**EXERCISE AIM**
Return the full passage below about the drugs and the Harvard research, word for word.

**STUDY TEXT**
((

Some people tried to fit us into the categories of missionaries, proselytizers, or drug pushers, but this was not the image we had of ourselves at all. We felt like people who had stumbled, almost by accident, onto a possible cure for a virulent plague that was scourging the country. No doubt this was the “emotional plague” that Wilhelm Reich, another misunderstood pioneer, had diagnosed. Yet the majority of the inhabitants, sufferers from the plague, were denying that there even was this condition. Hence anyone proposing a cure for it must inevitably be seen either as a religious nut or a depraved fiend, or both. Nevertheless, we decided to do the best we could in communicating our findings.

Leary and Alpert went back to their Harvard teaching positions. I had applied for and received a NIMH postdoctoral fellowship in psychopharmacology. I signed up for the second-year Harvard Medical School course in pharmacology and read everything I could find about these strange drugs, anything that would help explain their extraordinary action on the human brain. I read thousands of studies, yet nothing really shed any light on this mystery. No one had the faintest idea how the drugs worked. To my surprise I found out that this was also true of most of the drugs used in psychiatry, and even, to a very large extent, of regular medical drugs such as aspirin. They were used because they “worked,” and that was that.

))

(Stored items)
((

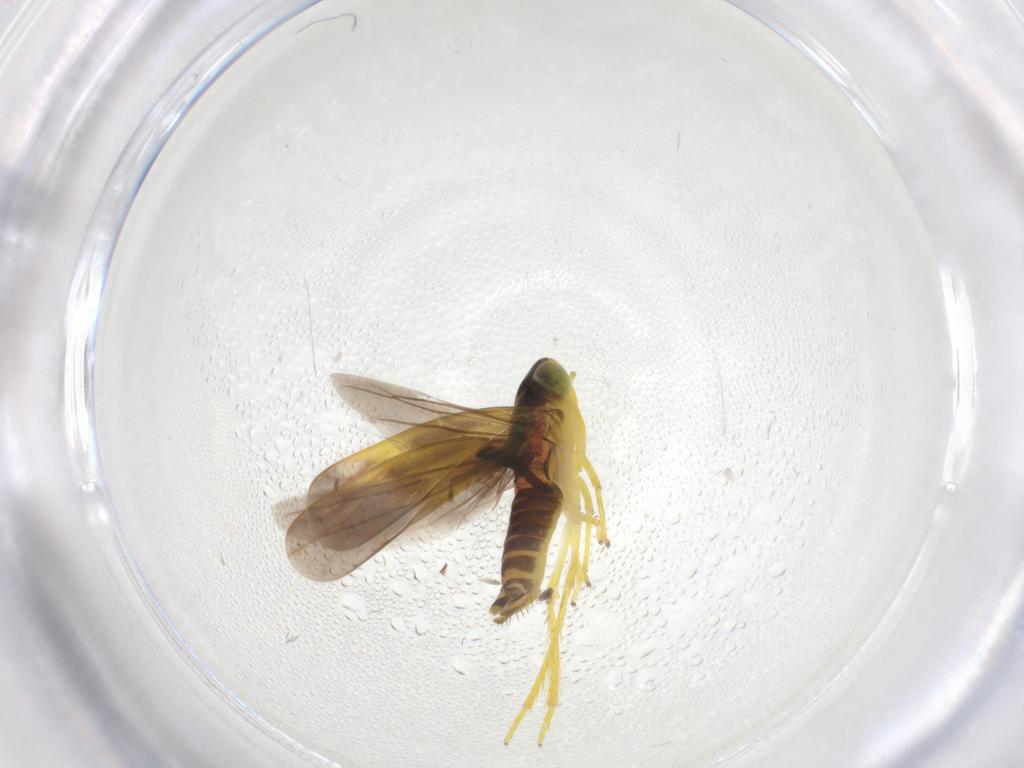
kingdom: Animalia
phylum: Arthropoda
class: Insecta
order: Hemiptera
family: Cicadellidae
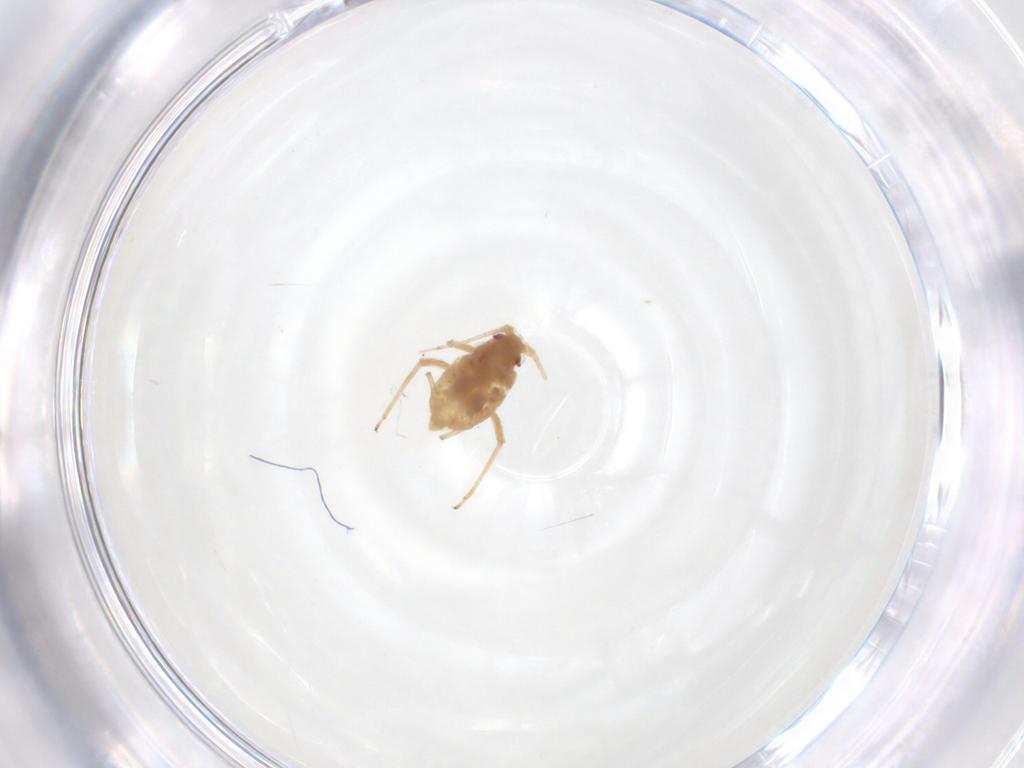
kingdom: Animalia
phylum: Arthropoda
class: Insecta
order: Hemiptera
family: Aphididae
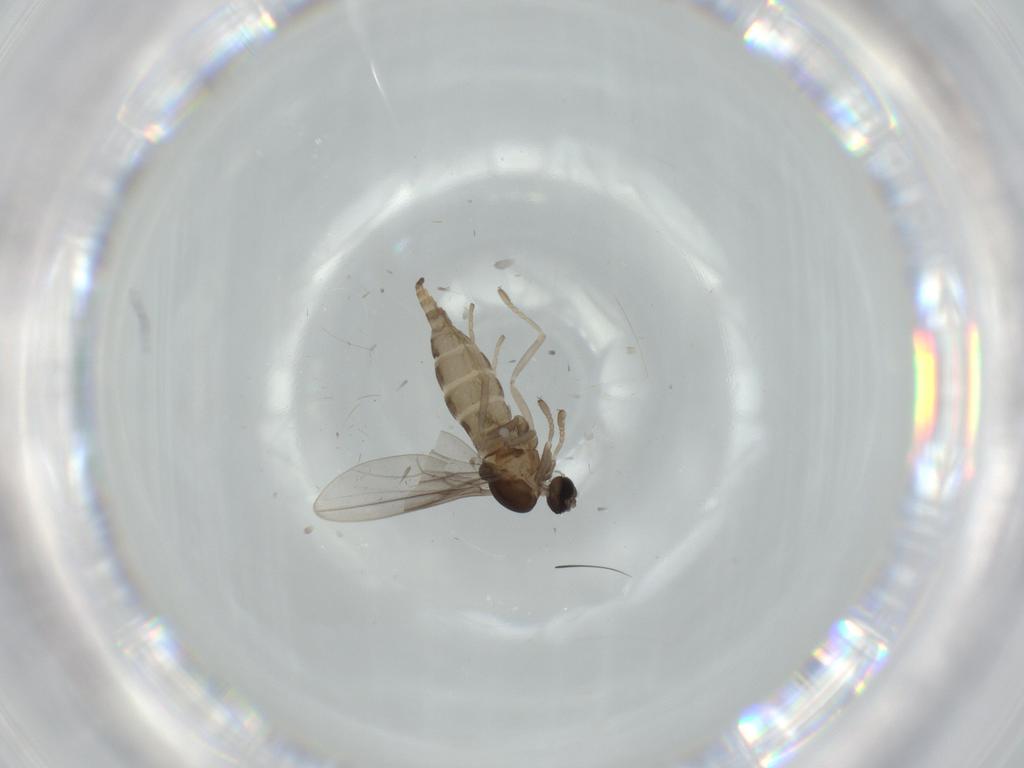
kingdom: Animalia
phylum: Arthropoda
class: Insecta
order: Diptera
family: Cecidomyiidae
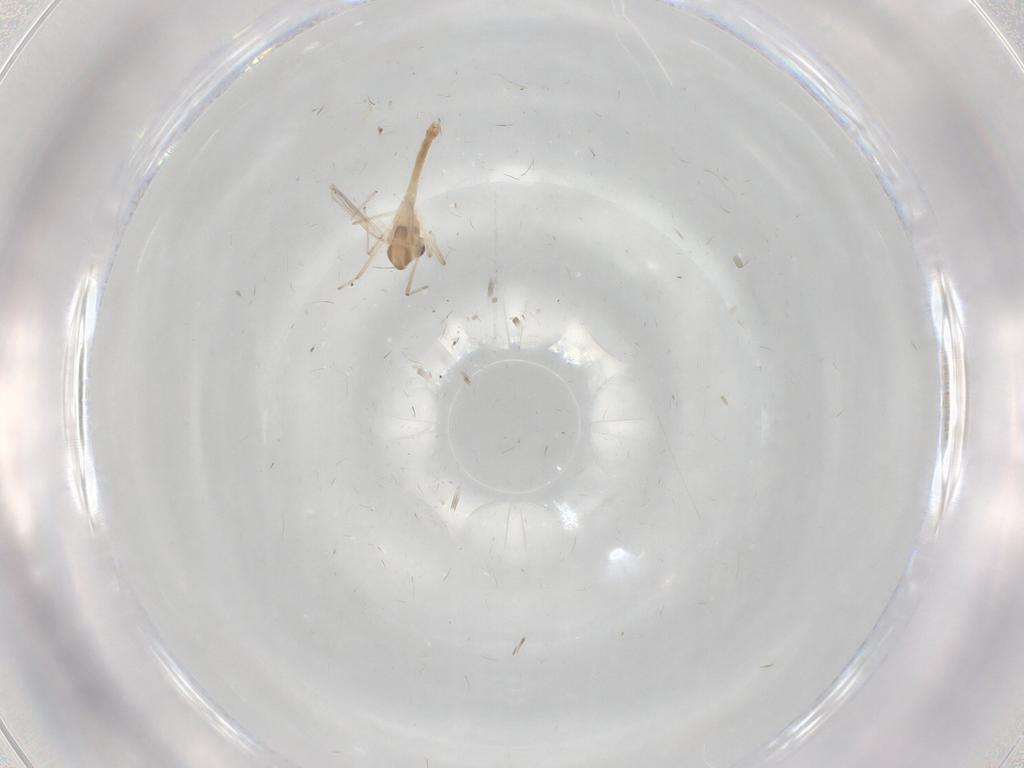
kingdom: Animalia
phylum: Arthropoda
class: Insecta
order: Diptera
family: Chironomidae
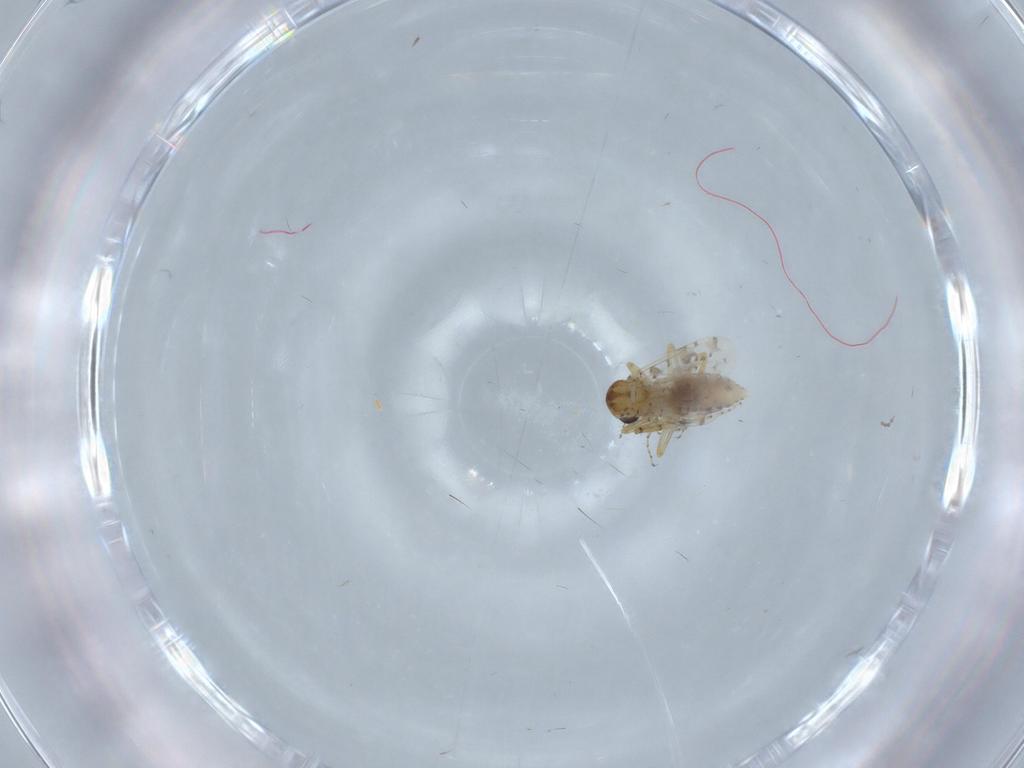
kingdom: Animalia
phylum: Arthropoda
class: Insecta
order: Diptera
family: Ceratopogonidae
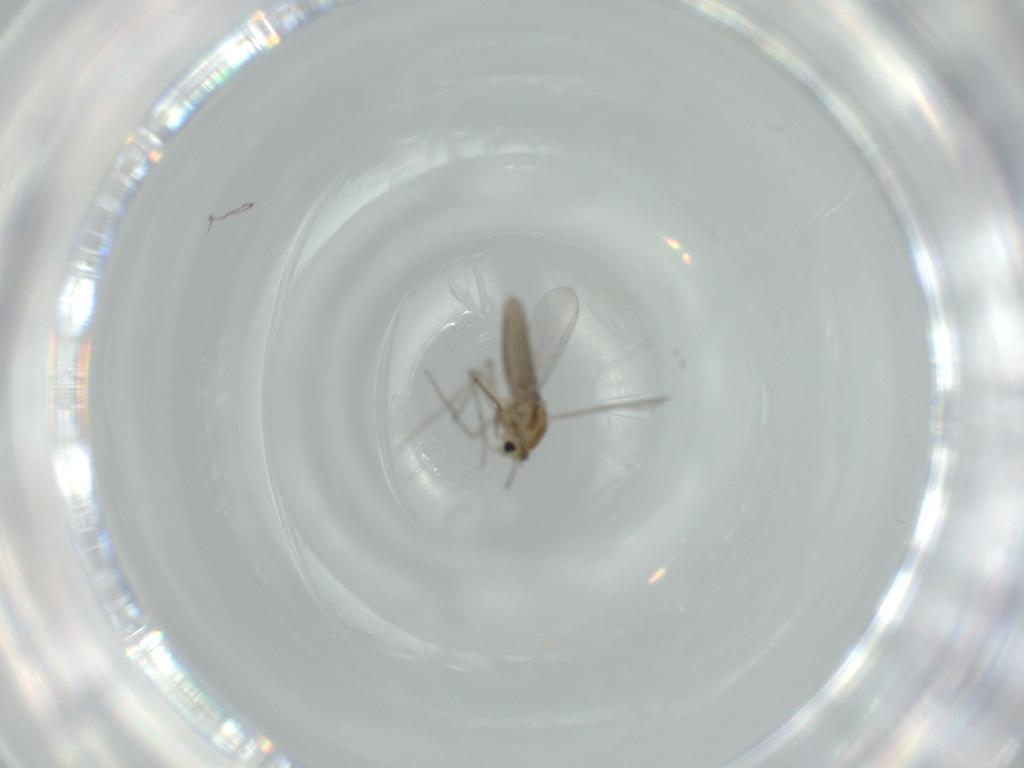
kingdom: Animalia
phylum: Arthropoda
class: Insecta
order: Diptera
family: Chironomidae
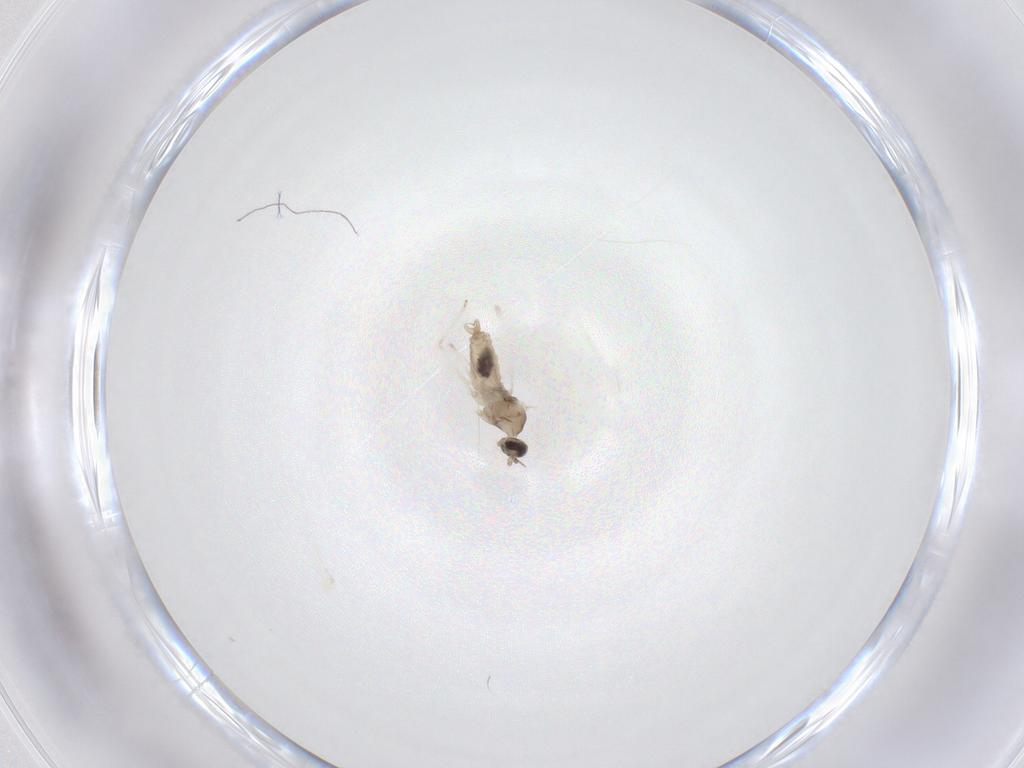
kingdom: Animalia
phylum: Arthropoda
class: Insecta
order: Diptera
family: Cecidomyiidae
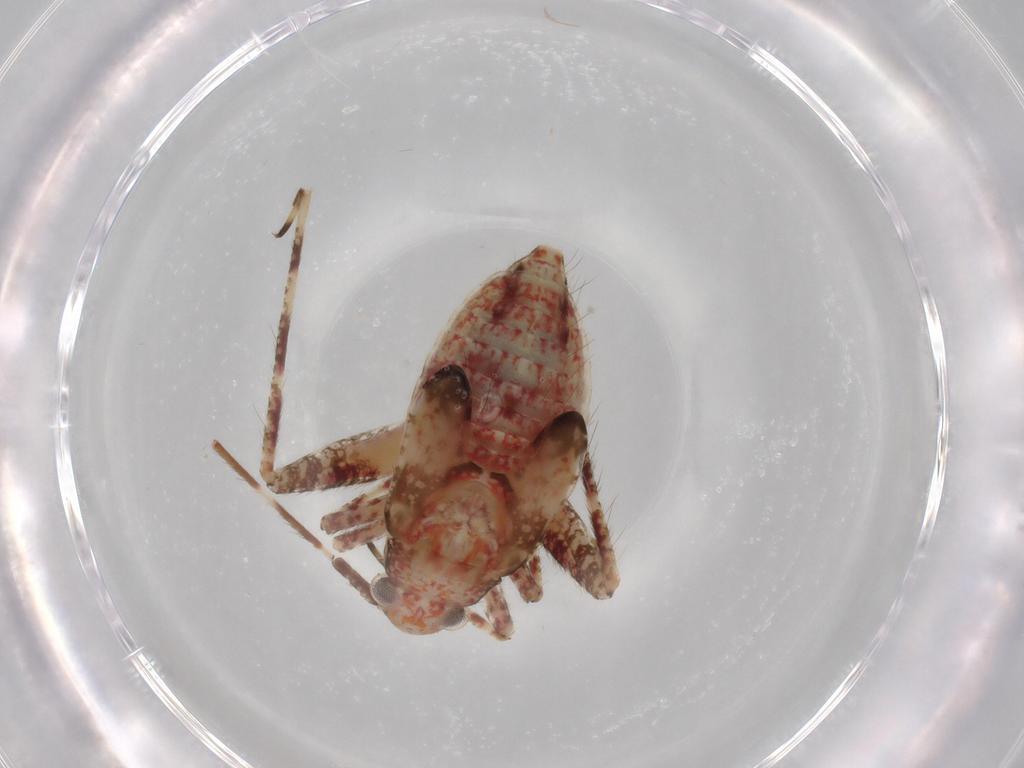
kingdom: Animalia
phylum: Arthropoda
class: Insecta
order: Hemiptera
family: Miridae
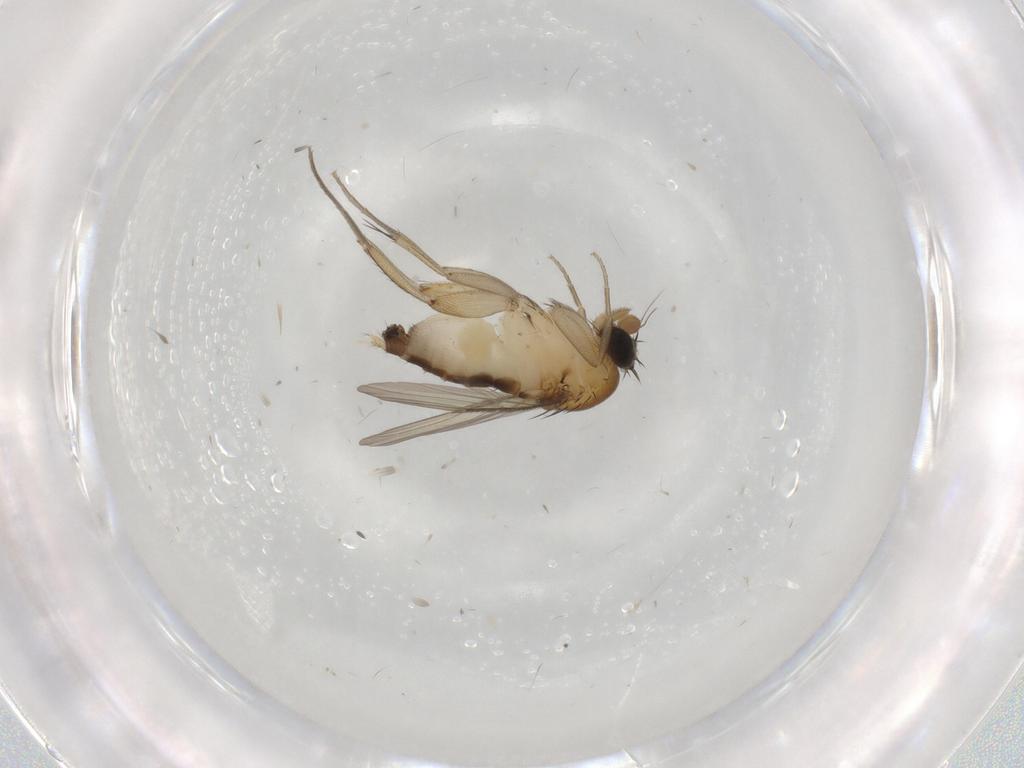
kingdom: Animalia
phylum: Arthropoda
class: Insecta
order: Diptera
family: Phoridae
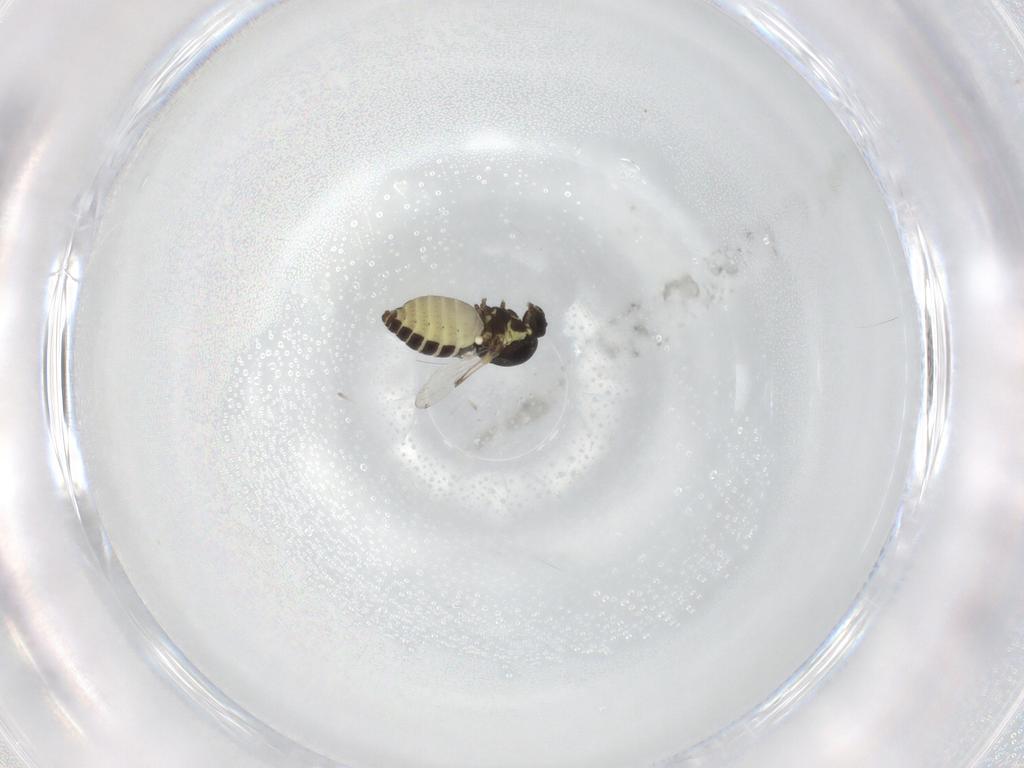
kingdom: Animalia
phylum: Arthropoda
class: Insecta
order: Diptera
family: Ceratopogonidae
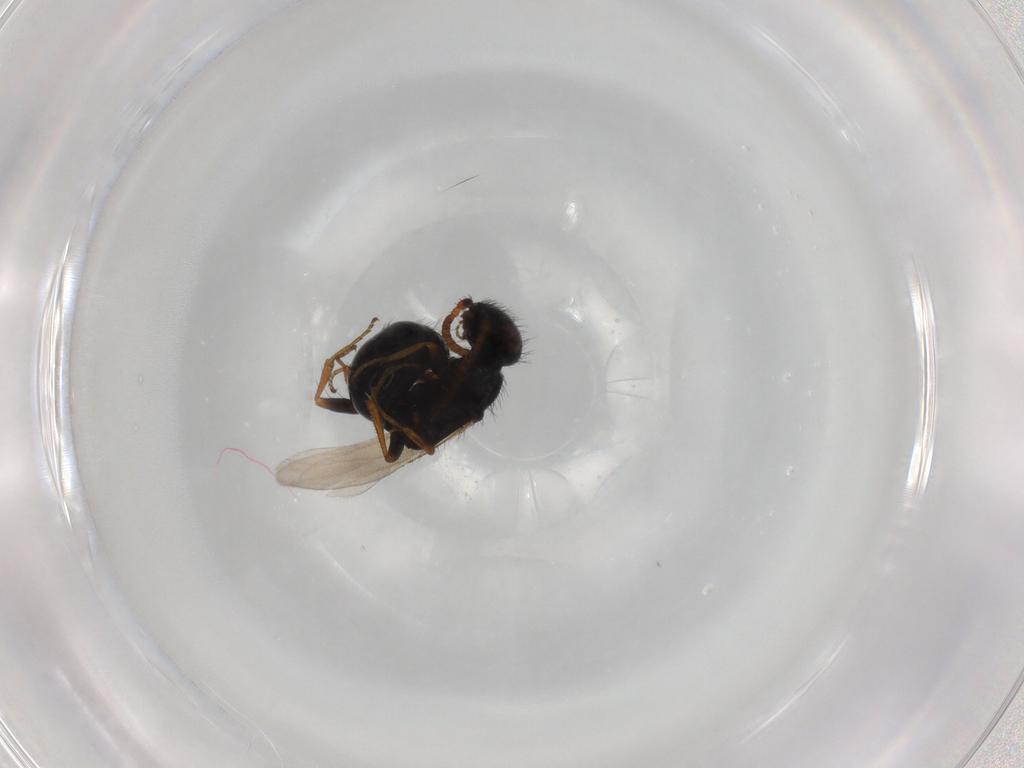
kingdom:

))

**EXERCISE SOLUTION**
Some people tried to fit us into the categories of missionaries, proselytizers, or drug pushers, but this was not the image we had of ourselves at all. We felt like people who had stumbled, almost by accident, onto a possible cure for a virulent plague that was scourging the country. No doubt this was the “emotional plague” that Wilhelm Reich, another misunderstood pioneer, had diagnosed. Yet the majority of the inhabitants, sufferers from the plague, were denying that there even was this condition. Hence anyone proposing a cure for it must inevitably be seen either as a religious nut or a depraved fiend, or both. Nevertheless, we decided to do the best we could in communicating our findings.

Leary and Alpert went back to their Harvard teaching positions. I had applied for and received a NIMH postdoctoral fellowship in psychopharmacology. I signed up for the second-year Harvard Medical School course in pharmacology and read everything I could find about these strange drugs, anything that would help explain their extraordinary action on the human brain. I read thousands of studies, yet nothing really shed any light on this mystery. No one had the faintest idea how the drugs worked. To my surprise I found out that this was also true of most of the drugs used in psychiatry, and even, to a very large extent, of regular medical drugs such as aspirin. They were used because they “worked,” and that was that.